More broadly, there is an increasing demand for imagery that’s representative of traditionally marginalized communities, specifically those that identify as LGBTQ+. We see this here at Getty Images, where myself and a team of creative ‘anthropologists’ analyze our search platform data, shifts in pop culture, and advertising patterns to identify trends that will influence visual culture.

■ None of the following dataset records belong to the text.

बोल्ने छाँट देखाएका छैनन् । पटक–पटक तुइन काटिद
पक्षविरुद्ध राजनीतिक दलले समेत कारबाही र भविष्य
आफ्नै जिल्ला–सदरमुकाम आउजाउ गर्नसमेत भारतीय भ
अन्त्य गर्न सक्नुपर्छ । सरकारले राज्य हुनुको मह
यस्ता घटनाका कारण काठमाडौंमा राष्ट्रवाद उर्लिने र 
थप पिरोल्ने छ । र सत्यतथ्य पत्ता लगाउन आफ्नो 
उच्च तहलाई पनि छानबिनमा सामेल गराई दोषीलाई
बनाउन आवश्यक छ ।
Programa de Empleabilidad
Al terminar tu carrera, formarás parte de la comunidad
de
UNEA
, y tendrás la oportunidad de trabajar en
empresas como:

In our customers’ one billion searches last year, terms like ‘transgender couple,’ ‘LGBT family,’ and ‘gender fluid’ increased 150 percent, 29 percent, and 214 percent, respectively, which are positive indicators of where the industry may be trending. But as we’ve seen in how quickly the rainbows have disappeared in the weeks since Pride Month ended in June, the growing appetite for more inclusive imagery does not always translate into what consumers see everyday.

Next year, World Pride will be celebrated in New York City to mark the 50th anniversary of the pivotal Stonewall uprising. Representation has come a long way since then, as exemplified by the countless Pride-themed ads, storefronts, clothing, and campaigns that I will undoubtedly encounter when I attend next summer.

But as creative leaders, we have an opportunity to create a visual environment that accurately, meaningfully represents the diversity of the LGBTQ+ community year-round. What are we waiting for?

Tristen Norman is the head of creative insights and planning at Getty Images.